Os rumores já circulavam desde Paris 2024, e se confirmou nesta semana. Sharon van Rouwendaal anunciou sua aposentadoria do esporte em longa postagem nas redes sociais. Um multi agradecimento que incluiu treinadores e pessoas que contribuiram com sua carreira de dois títulos olímpicos e 31 medalhas internacionais.
Van Rouwendaal competiu pela última vez na vitória de Paris em 2024 e desde então vem dando clínicas e participando de eventos. Recentemente, ela esteve no Mundial de Singapura a convite da World Aquatics acompanhando as provas de águas abertas.
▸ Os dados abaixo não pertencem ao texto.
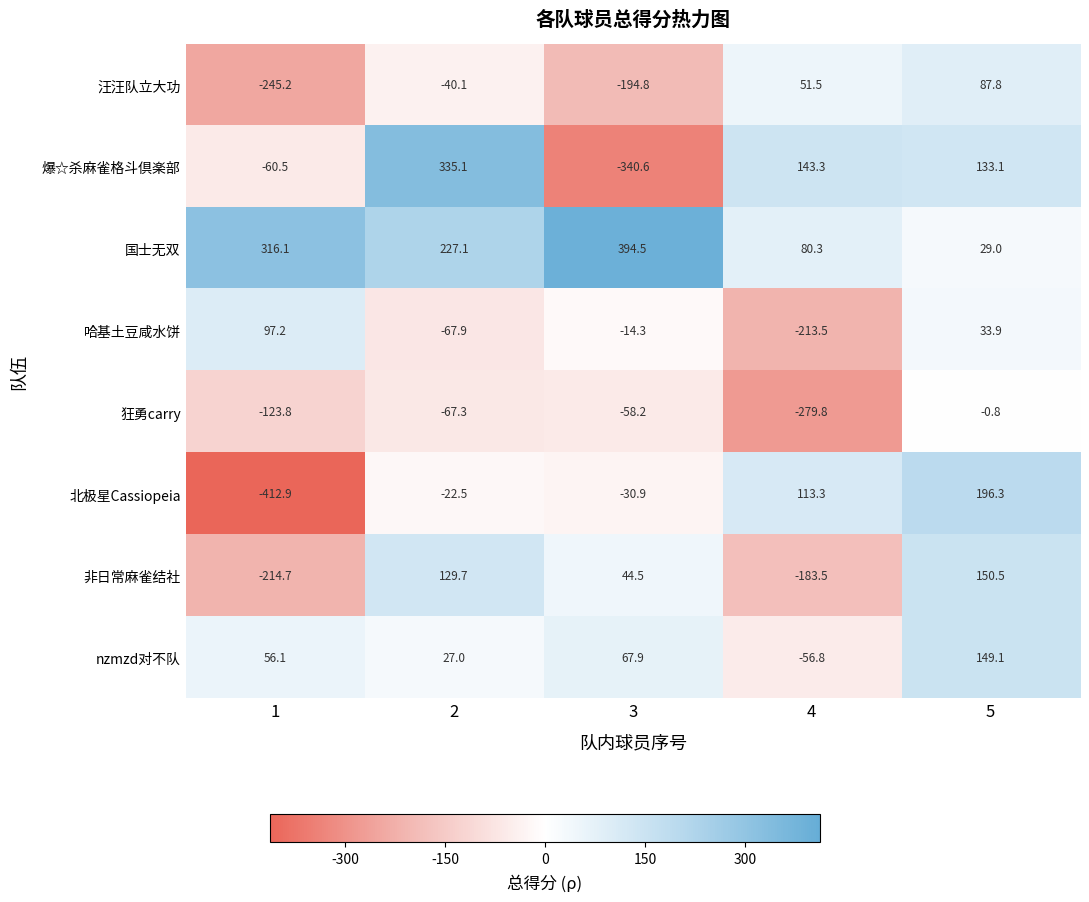

At which category is the sum across all series the highest?

5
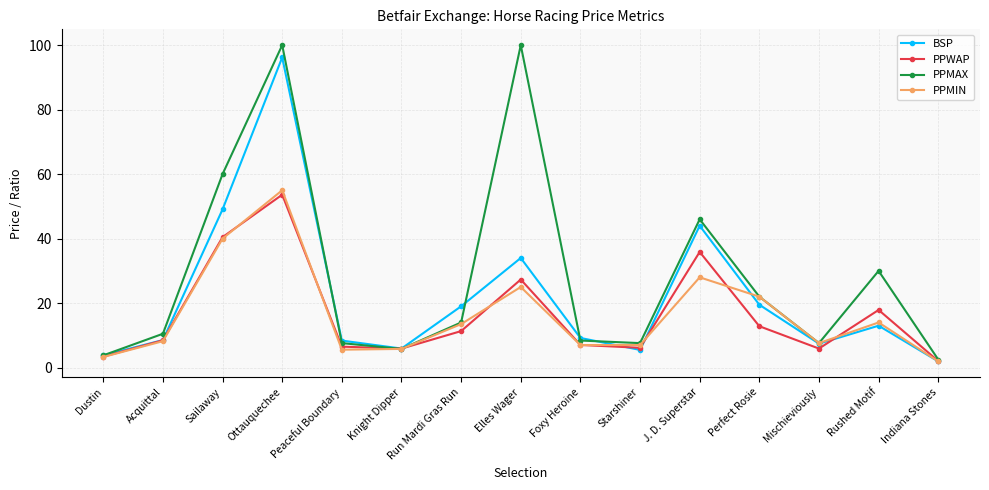

What is the maximum value for BSP?

96.2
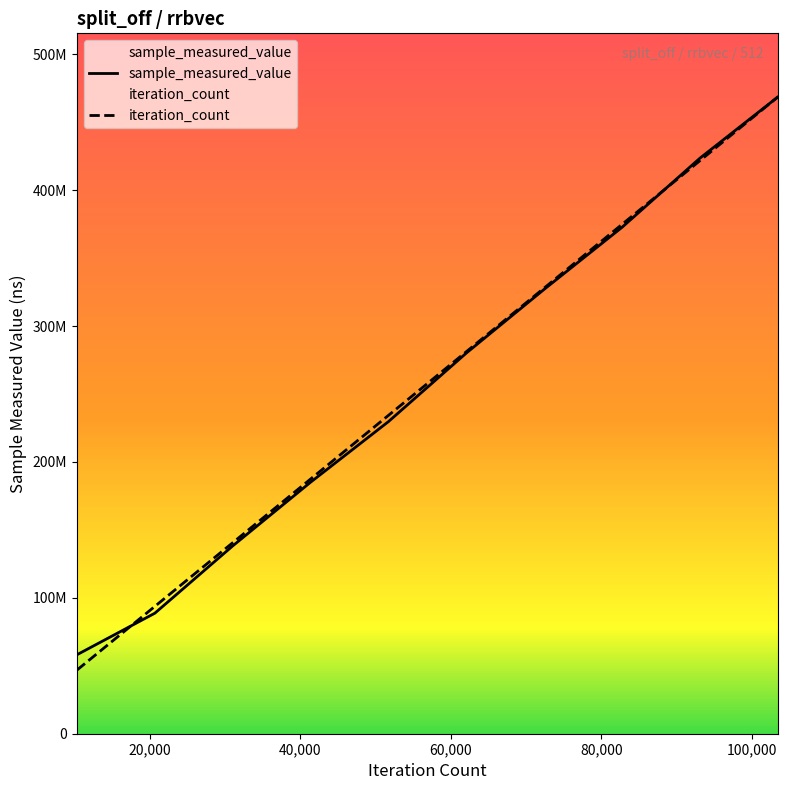

What is the difference between the maximum and minimum values in the iteration_count series?

421673008.5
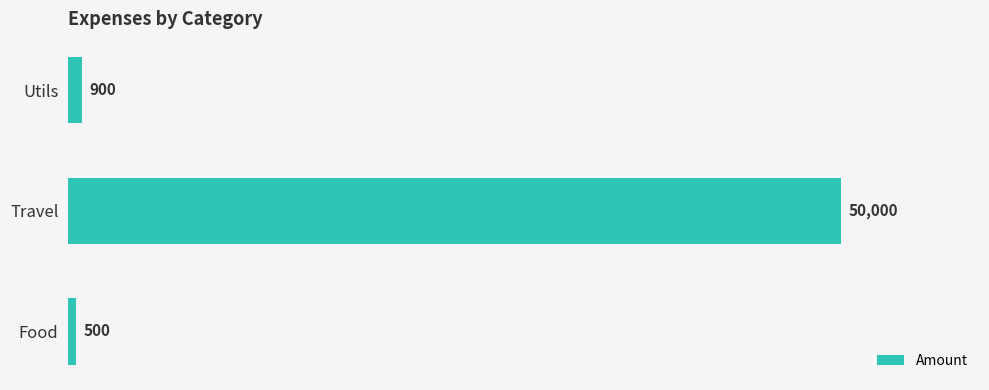

Reading top to bottom, transcribe all the data shown in this chart.

900	50000	500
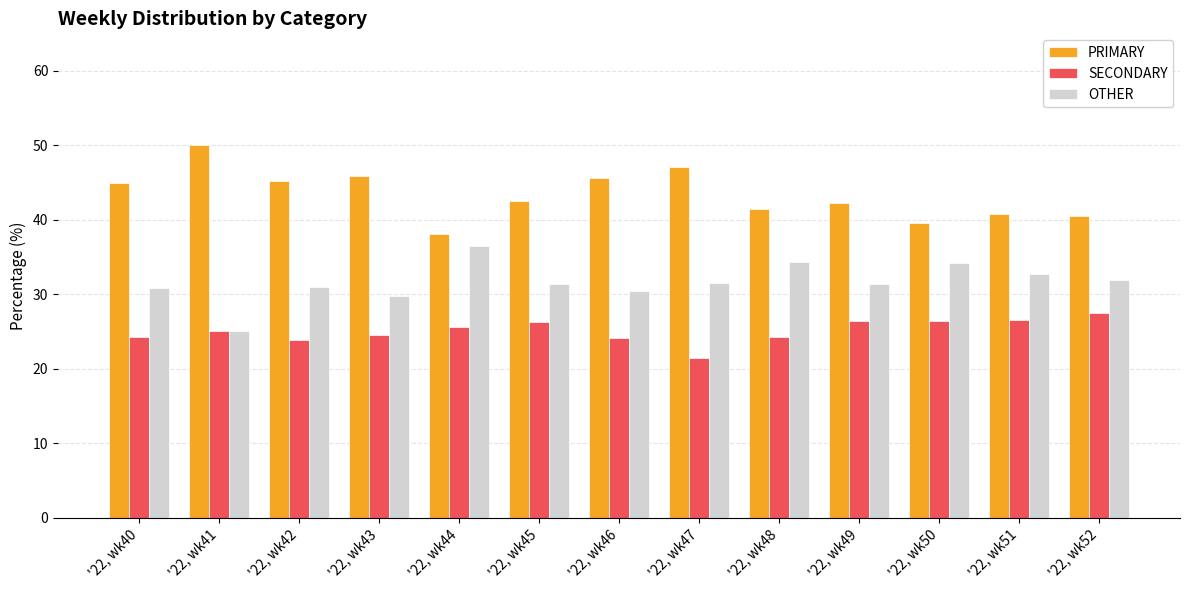

What is the difference between the highest and lowest values at '22, wk45?

16.3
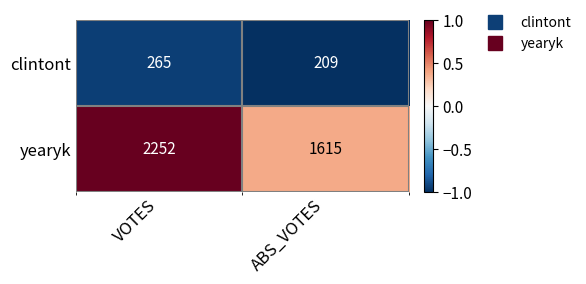

What value does the clintont series have at ABS_VOTES?

209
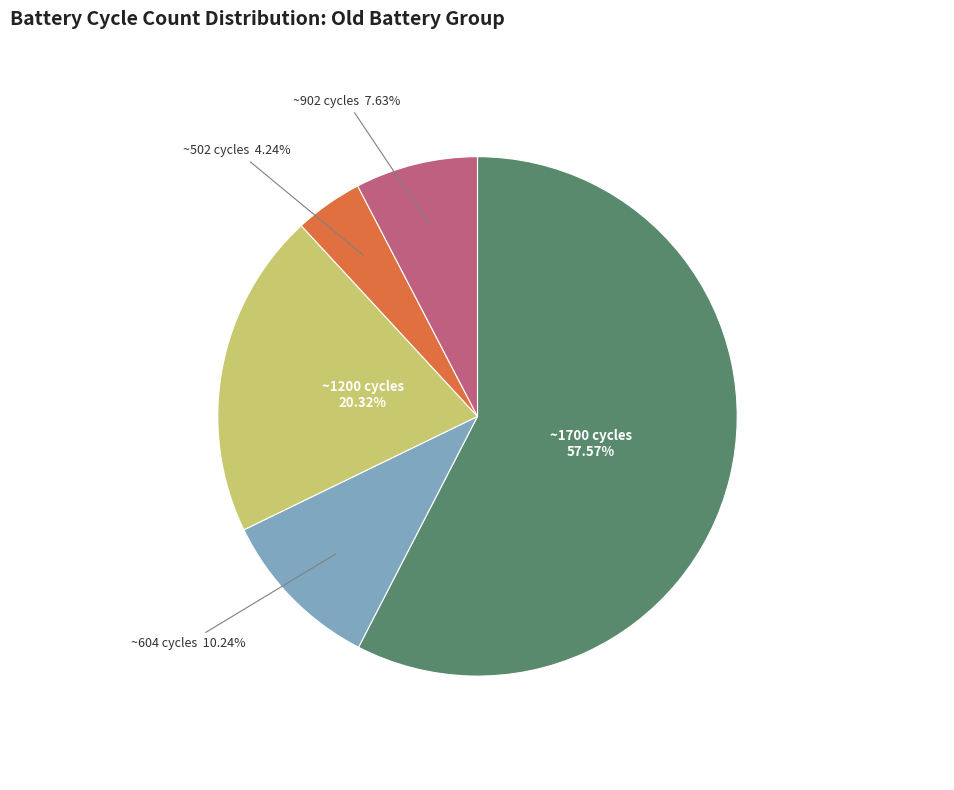

Is there a majority slice in this chart?

Yes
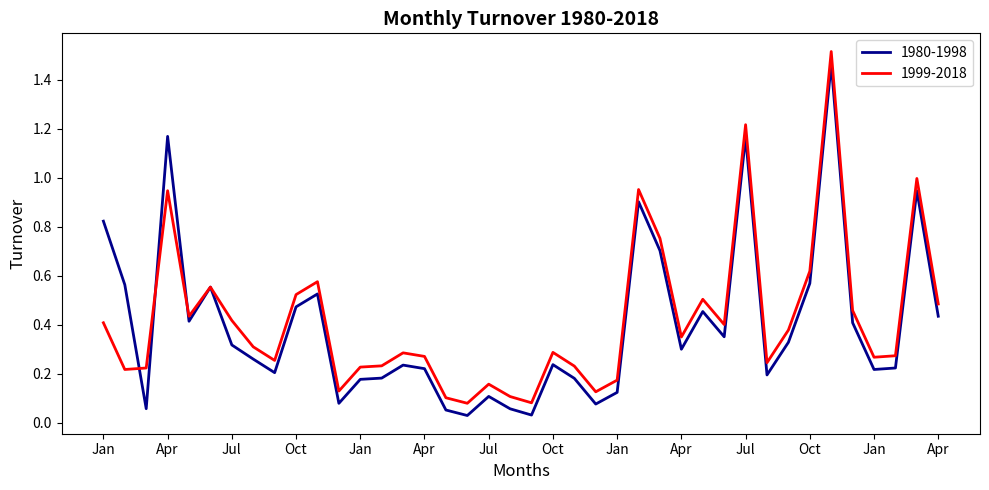

Does the chart display data point markers on the line(s)?

No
Natural de Baarn, nos Países Baixos, van Rouwendaal completará 32 anos de idade nesta terça-feira. Mesmo sendo uma nadadora de destaque desde a juventude, sua carreira explodiu quando foi morar no exterior. Primeiro na França, onde sob o comando de Phelippe Lucas foi bronze nos 200m costas do Mundial de Shanghai em 2011 além de olímpica em Londres, então somente nas provas de piscina.

Foi treinando com Lucas que ela fez a transição progressiva para as águas abertas. Em 2014 foi campeã europeia pela primeira vez nos 10 quilômetros. A consagração veio com o título olímpico dos Jogos do Rio 2016.
Pouco antes da Pandemia se transferiu para a Alemanha onde foi treinar com Bernd Beckan ganhando a prata olímpica de Tóquio 2020 e fechando com o ouro de Paris 2024.
Entre Jogos Olímpicos, Mundiais dos Esportes Aquáticos, Mundiais de Piscina Curta, Campeonatos Europeus de Curta e Longa, são 31 medalhas conquistadas, 14 ouros, 12 pratas e cinco bronzes. Termina sua carreira com 12 recordes nacionais dos Países Baixos em provas como 400m, 800m e 1500m livre, 200m borboleta, 200m costas, 400m medley, além de revezamentos. Alguns destes recordes em piscina longa e curta.

O Brasil tem sido um capítulo muito grande na história da nadadora. Além do ouro olímpico do Rio 2016, ela tem sua irmã morando em São Paulo, e já participou de inúmeras provas no solo brasileiro, incluindo etapas do Rei e Rainha do Mar, Amazonas Challenge entre outras. No ouro de Paris, ela termina a prova e beija o punho onde tinha uma tatuagem do seu cachorro (Rio) que havia recentemente falecido. Um dos primeiros abraços ao final de sua conquista foi da brasileira Ana Marcela Cunha, talvez a maior rivalidade feminina da história da modalidade.